To create a tornado, you need to blend four ingredients: warm, moist air, wind shear, atmospheric instability, and a cold front, or something else that lifts air.
But we’d need to look at the molecular level to see when the start button on the blender is being pushed.
“We basically have gotten to the point that we know the mechanisms that occur, but our ability to detect those mechanisms, in real time … doesn’t exist,” said Stephen Strader, a tornado researcher at Villanova University.
This past week, Strader has been involved in many conversations about another sector of tornado research that’s unclear: attribution science, which determines how much climate change contributed to an event compared to other factors, such as natural fluctuations in the atmosphere and oceans.
Research shows that climate change will increase the number of warm, moist days — Memphis and a dozen other cities hit record high temperatures last Friday. But there isn’t clear evidence on whether there will be an increase in other atmospheric conditions, like wind shear, which is wind going in different directions and speeds at different elevations.

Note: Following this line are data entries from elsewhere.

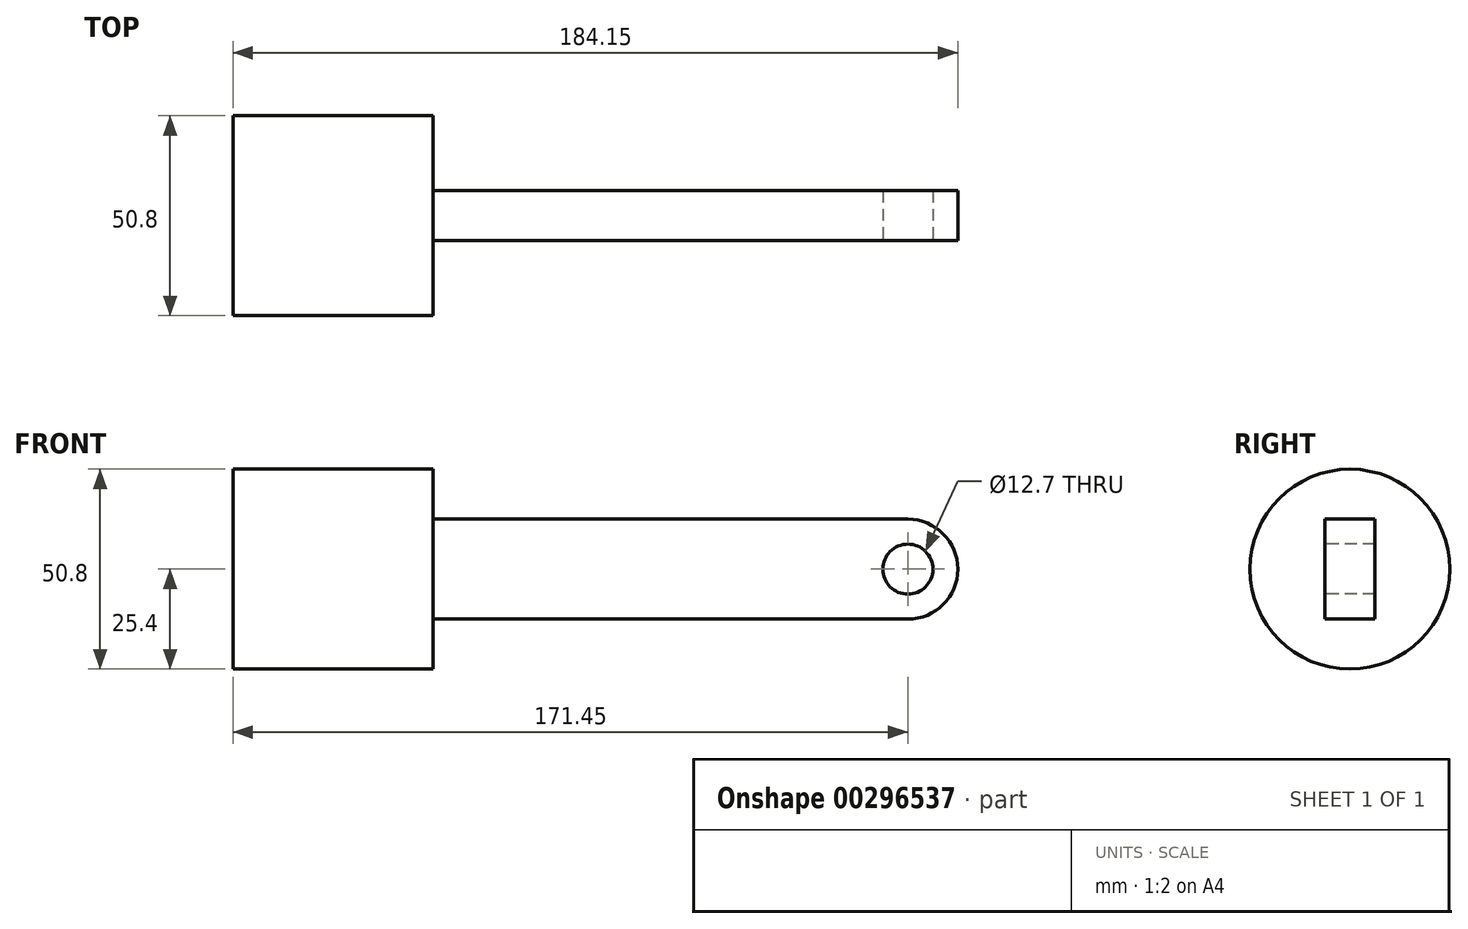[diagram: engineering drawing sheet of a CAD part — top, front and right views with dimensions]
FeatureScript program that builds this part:
annotation { "Feature Type Name" : "Feature", "Feature Type Description" : "" }
export const myFeature = defineFeature(function(context is Context, id is Id, definition is map)
    precondition{}
    {
        {
            var Q0;
            Q0=qCreatedBy(makeId("Right.planeOp"),FACE);
            var sketch = newSketch(context, id + "F0", { "sketchPlane" : qUnion([Q0])});
            skCircle(sketch, "E0", {"center": v(0, 0) * mm, "radius": 25.4 * mm});
            skSolve(sketch);
        }
        {
            var Q0;
            Q0=makeQuery(id+"F0.imprint","IMPRINT",FACE,{"disambiguationData":[TD([[makeQuery(id+"F0.imprint","IMPRINT",EDGE,{"derivedFrom":sQuery(id+"F0.wireOp",EDGE,"E0")}),1.0]])]});
            extrude(context, id + "F1", {"entities" : qUnion([Q0]), "oppositeDirection" : true, "depth" : 50.8 * mm});
        }
        {
            var Q0;
            Q0=makeQuery(id+"F1.opExtrude","CAP_FACE",FACE,{"disambiguationData":[OSD([sQuery(id+"F0.wireOp",EDGE,"E0")])],"isStart":true});
            var sketch = newSketch(context, id + "F2", { "sketchPlane" : qUnion([Q0])});
            skLineSegment(sketch, "E1.bottom", {"start": v(-6.35, 12.7) * mm, "end": v(6.35, 12.7) * mm});
            skLineSegment(sketch, "E1.top", {"start": v(-6.35, -12.7) * mm, "end": v(6.35, -12.7) * mm});
            skLineSegment(sketch, "E1.left", {"start": v(-6.35, 12.7) * mm, "end": v(-6.35, -12.7) * mm});
            skLineSegment(sketch, "E1.right", {"start": v(6.35, 12.7) * mm, "end": v(6.35, -12.7) * mm});
            skSolve(sketch);
        }
        {
            var Q0;
            Q0=makeQuery(id+"F2.imprint","IMPRINT",FACE,{"disambiguationData":[TD([[makeQuery(id+"F2.imprint","IMPRINT",EDGE,{"derivedFrom":sQuery(id+"F2.wireOp",EDGE,"E1.bottom")}),-1.0]])]});
            extrude(context, id + "F3", {"entities" : qUnion([Q0]), "operationType" : NewBodyOperationType.ADD, "depth" : 133.35 * mm});
        }
        {
            var Q0;
            Q0=makeQuery(id+"F3.opExtrude","CAP_EDGE",EDGE,{"disambiguationData":[OSD([sQuery(id+"F2.wireOp",EDGE,"E1.bottom")])],"isStart":false});
            var Q1;
            Q1=makeQuery(id+"F3.opExtrude","CAP_EDGE",EDGE,{"disambiguationData":[OSD([sQuery(id+"F2.wireOp",EDGE,"E1.top")])],"isStart":false});
            fillet(context, id + "F4", {"entities" : qUnion([Q0, Q1]), "radius" : 12.7 * mm, "tangentPropagation" : true, "allowEdgeOverflow" : false});
        }
        {
            var Q0;
            Q0=makeQuery(id+"F3.opExtrude","SWEPT_FACE",FACE,{"disambiguationData":[OSD([sQuery(id+"F2.wireOp",EDGE,"E1.left")])]});
            var sketch = newSketch(context, id + "F5", { "sketchPlane" : qUnion([Q0])});
            skCircle(sketch, "E2", {"center": v(120.65, 0) * mm, "radius": 6.35 * mm});
            skSolve(sketch);
        }
        {
            var Q0;
            Q0=makeQuery(id+"F5.imprint","IMPRINT",FACE,{"disambiguationData":[TD([[makeQuery(id+"F5.imprint","IMPRINT",EDGE,{"derivedFrom":sQuery(id+"F5.wireOp",EDGE,"E2")}),1.0]])]});
            extrude(context, id + "F6", {"entities" : qUnion([Q0]), "operationType" : NewBodyOperationType.REMOVE, "endBound" : BoundingType.THROUGH_ALL, "oppositeDirection" : true, "depth" : 25.4 * mm});
        }
    });
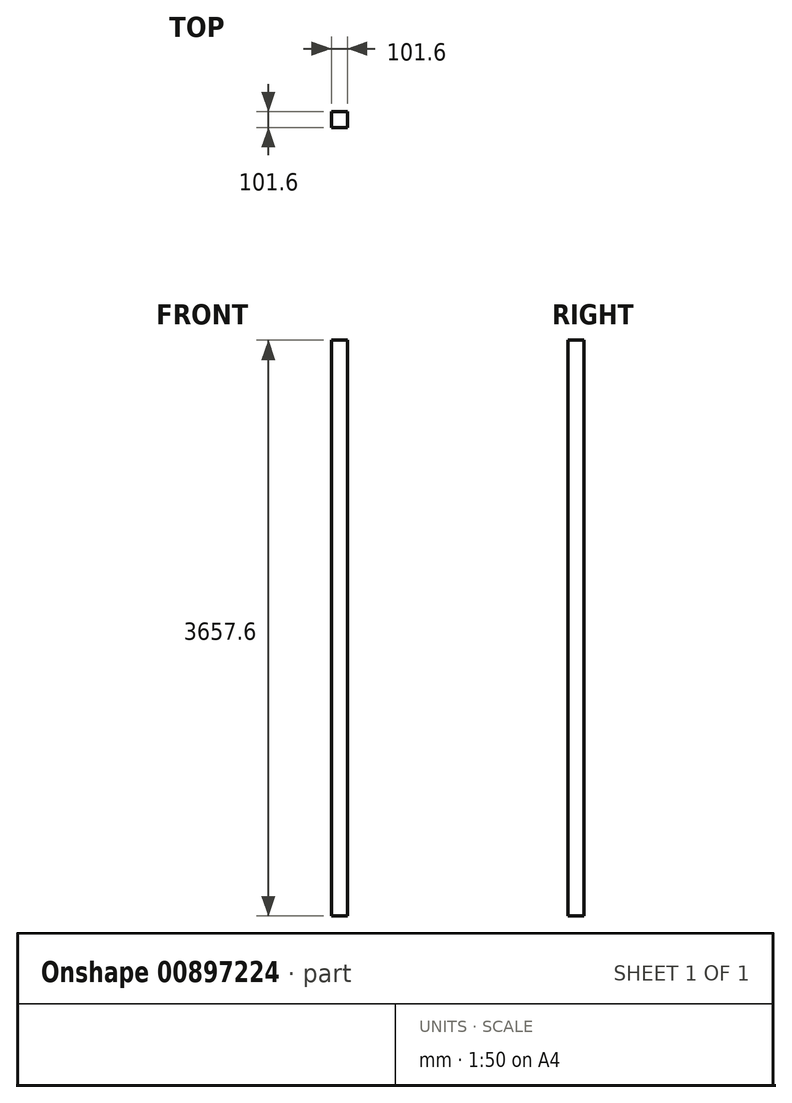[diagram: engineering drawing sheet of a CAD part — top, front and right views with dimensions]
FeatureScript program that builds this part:
annotation { "Feature Type Name" : "Feature", "Feature Type Description" : "" }
export const myFeature = defineFeature(function(context is Context, id is Id, definition is map)
    precondition{}
    {
        {
            var Q0;
            Q0=qCreatedBy(makeId("Top.planeOp"),FACE);
            var sketch = newSketch(context, id + "F0", { "sketchPlane" : qUnion([Q0])});
            skLineSegment(sketch, "E0.bottom", {"start": v(0, 0) * mm, "end": v(101.6, 0) * mm});
            skLineSegment(sketch, "E0.top", {"start": v(0, 101.6) * mm, "end": v(101.6, 101.6) * mm});
            skLineSegment(sketch, "E0.left", {"start": v(0, 0) * mm, "end": v(0, 101.6) * mm});
            skLineSegment(sketch, "E0.right", {"start": v(101.6, 0) * mm, "end": v(101.6, 101.6) * mm});
            skSolve(sketch);
        }
        {
            var Q0;
            Q0 = qSketchRegion(id + "F0", true);
            extrude(context, id + "F1", {"entities" : qUnion([Q0]), "depth" : 3657.6 * mm, "offsetDistance" : 25.4 * mm});
        }
    });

“Observed and projected future increases in certain types of extreme weather, such as heavy rainfall and extreme heat, can be directly linked to a warmer world. Other types of extreme weather, such as tornadoes, hail, and thunderstorms, are also exhibiting changes that may be related to climate change, but scientific understanding is not yet detailed enough to confidently project the direction and magnitude of future change,” authors wrote in the Fourth National Climate Assessment.
Climate models struggle with the small size of tornadoes. The latest outbreak included a tornado that traveled more than 100 miles, but it was still just a mile wide at most. This inability to create high-resolution models makes it hard to predict future risks and draw the link between climate change and tornadoes.
But models are improving.
“What we do in our model systems now is look for those ingredients in a climate change world, and that helps us understand where tornado environments might be changing,” Strader said.
Tornadoes are not increasing. But they are clustering.
On a broader scale, there has not been an observable increase in the quantity or intensity of tornadoes in the past 50 years in the U.S. But there is some evidence that tornadoes are shifting eastward due to warming temperatures.
From 1950 to 2020, Middle Tennessee averaged nine tornadoes per year. That jumped to 17 per year from 1995 to 2020, which partially reflects better tornado monitoring.
There is research that suggests tornado outbreaks are becoming more clustered, though scientists aren’t sure why. In the U.S., the total number of annual tornadoes has remained relatively stable, but there are fewer days with at least one tornado and more days with multiple tornadoes.
The latest event will rank as Middle Tennessee’s fifth-largest tornado outbreak ever. There were 16 tornadoes in Middle Tennessee on Saturday, and that’s on top of five other tornadoes earlier in the month.
The timing is also unusual. From 1811 to 2020, there had only been 16 tornadoes in December in Middle Tennessee, according to the National Weather Service.
So, there are plenty of puzzles. But Strader says the attribution science should not obscure the role of deficient planning and infrastructure in weather fatalities.
“The window of opportunity to act — and not, sort of, make climate change the scapegoat — is now,” Strader said.
Either way, he says making society more resilient won’t hurt. Climate change from burning fossil fuels is making many forms of extreme weather worse, and, with every new storm, it’s getting harder for communities to recover before the next disaster.
This story and headline was updated on March 13, 2022, to reflect revised numbers from the National Weather Service. Originally NWS reported 15 tornadoes on Dec. 10-11, tying it for fifth place. They later revised it to 16 tornadoes.